§ Supplied material:
* * * * * * *

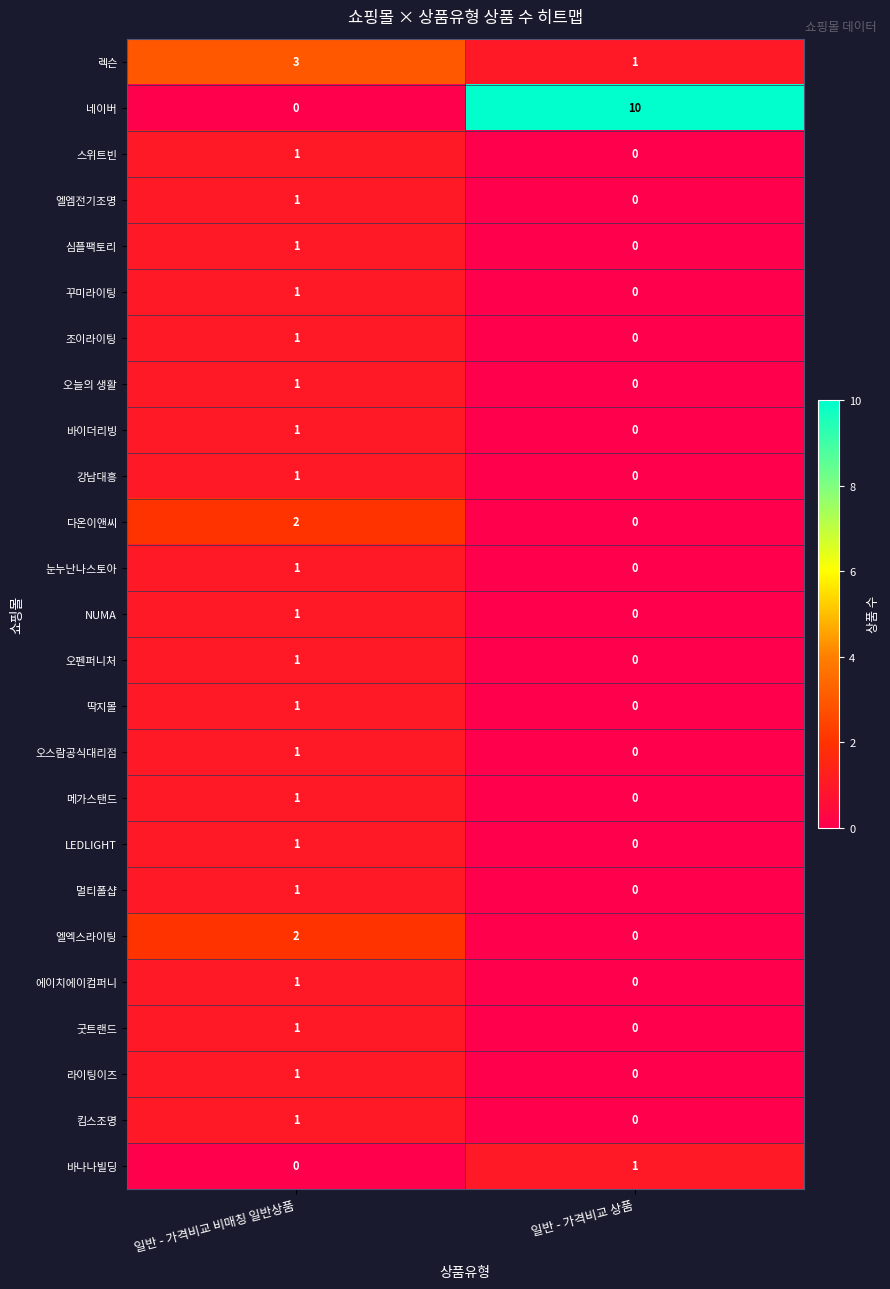

Where is 킴스조명 nearest to the value 0?

일반 - 가격비교 상품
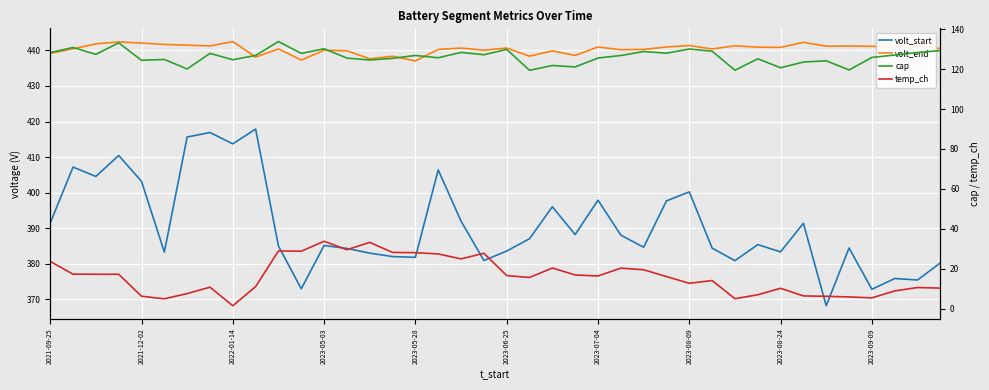

True or false: temp_ch and volt_end cross at least once.

False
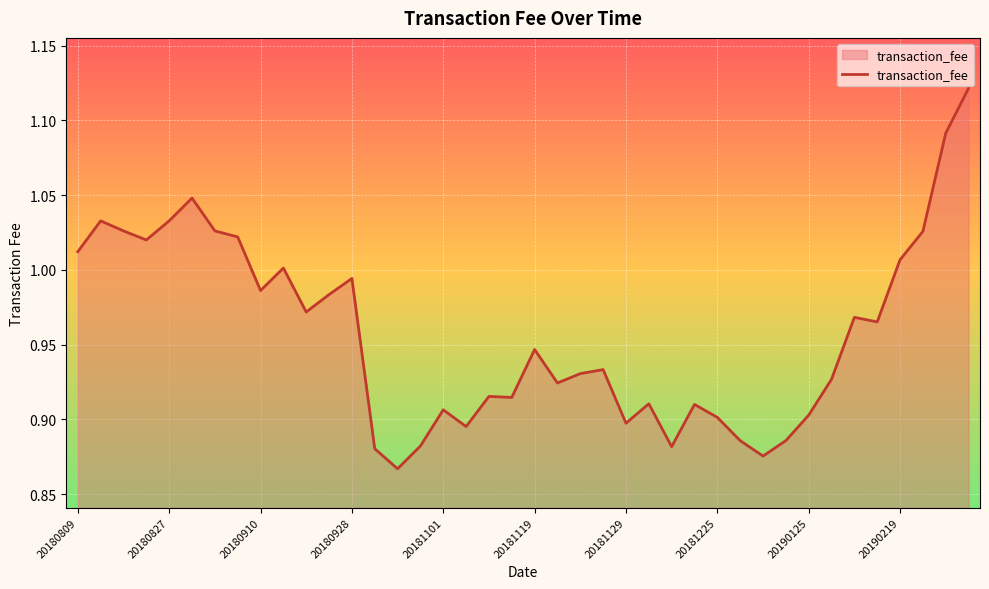

What is the difference between the maximum and minimum values?

0.3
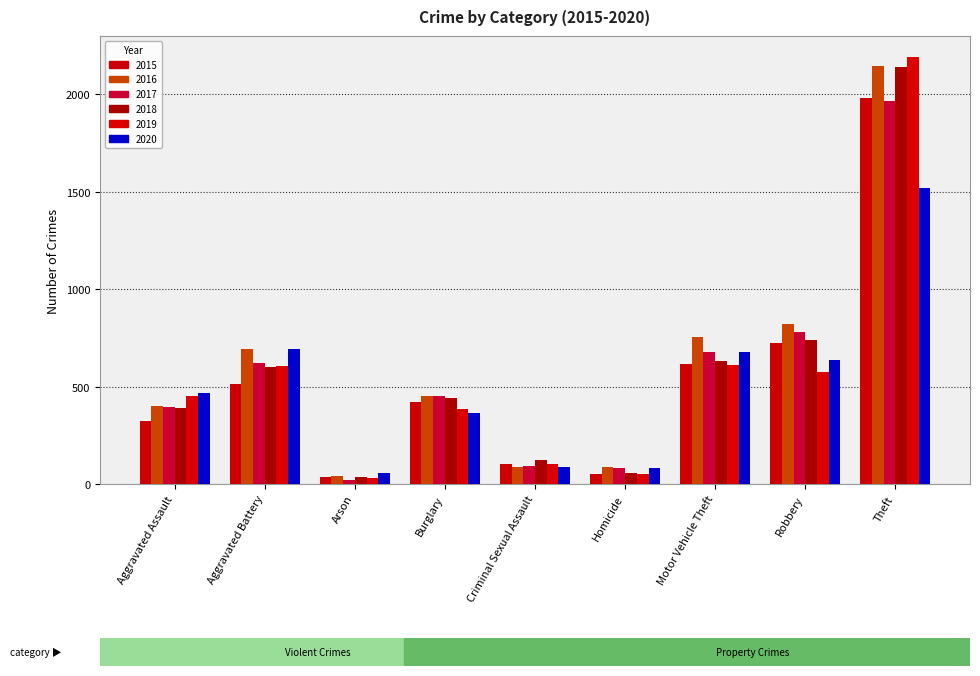

What is the sum of all 2018 values?

5162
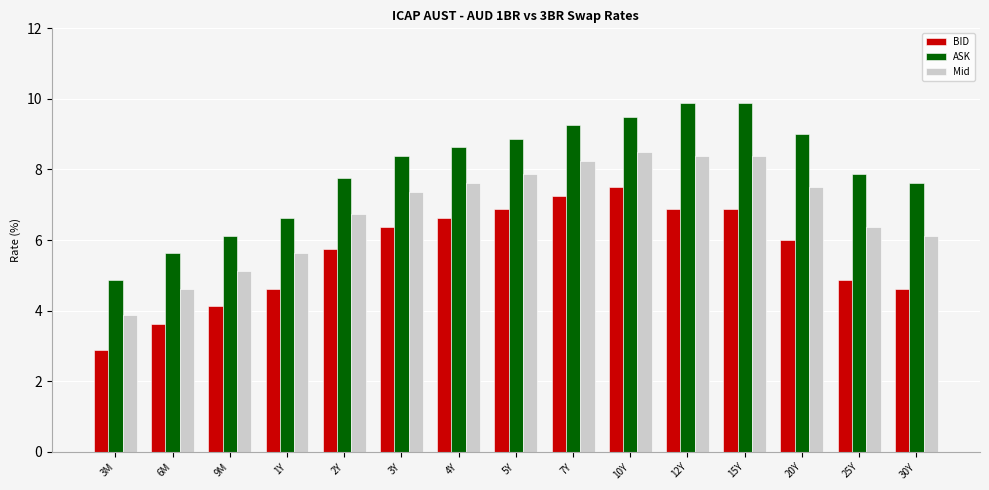

What is the lowest value of the Mid series?

3.9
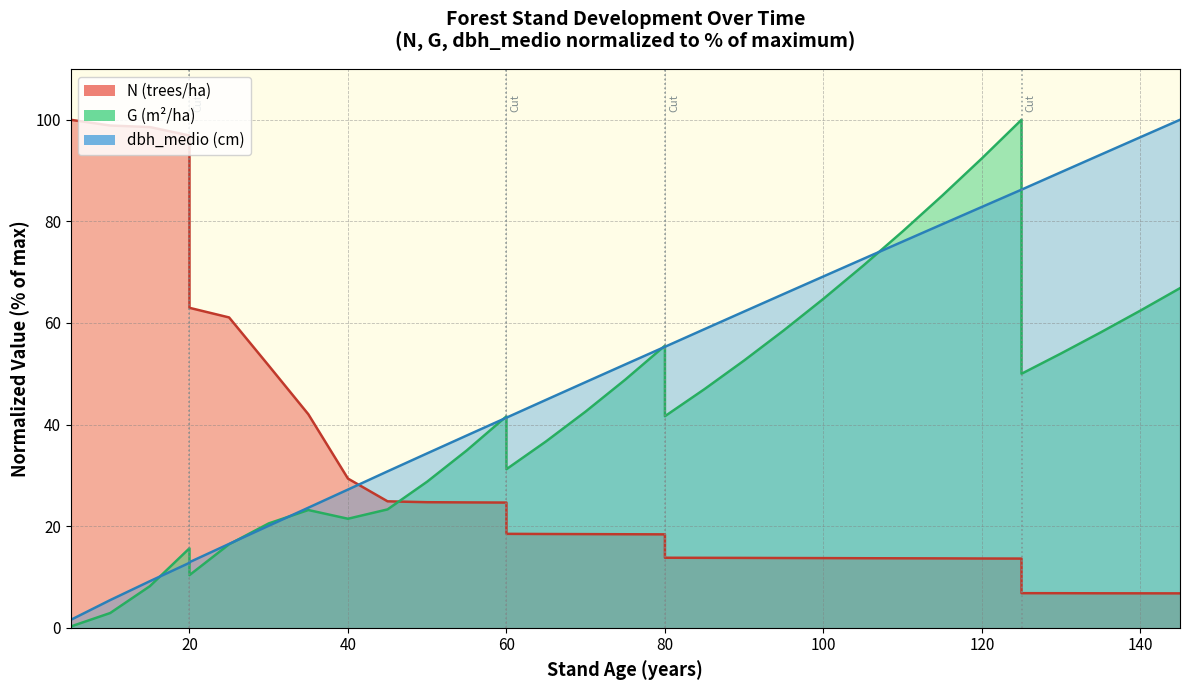

What is the difference between the highest and lowest values at 55?

13.2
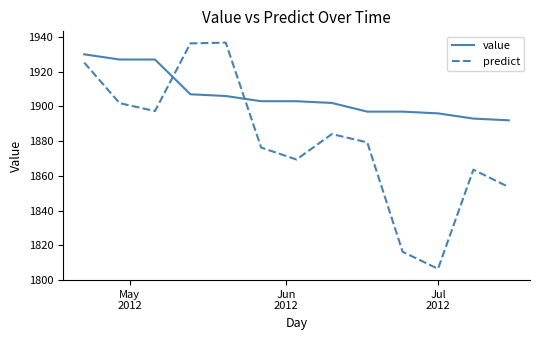

Which series has the largest total across all categories?

value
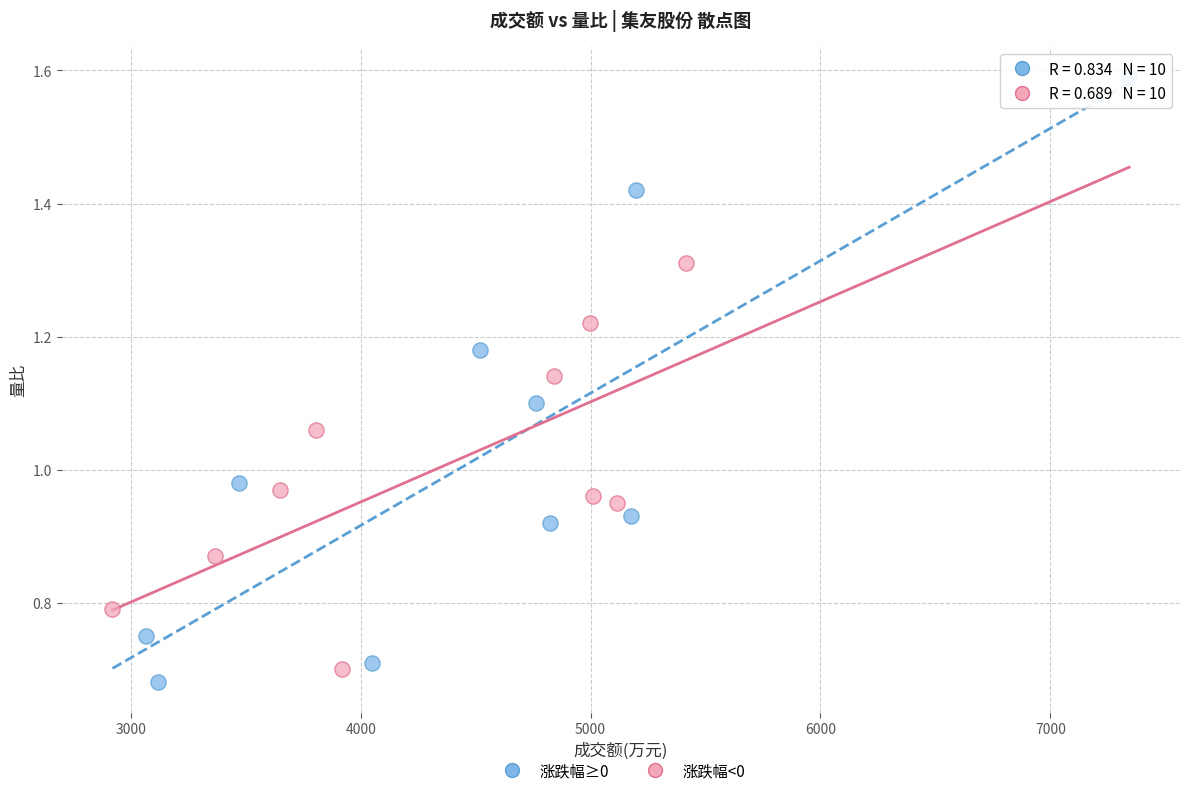

What are all the series names shown in the legend?

涨跌幅≥0, 涨跌幅<0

* * * * * * *

§ What the task asks: Retype the listing above line for line, leaving out the pictures.

§ Result for this task:
Where is 킴스조명 nearest to the value 0?

일반 - 가격비교 상품

True or false: temp_ch and volt_end cross at least once.

False

What is the difference between the maximum and minimum values?

0.3

What is the sum of all 2018 values?

5162

What is the lowest value of the Mid series?

3.9

What is the difference between the highest and lowest values at 55?

13.2

Which series has the largest total across all categories?

value

What are all the series names shown in the legend?

涨跌幅≥0, 涨跌幅<0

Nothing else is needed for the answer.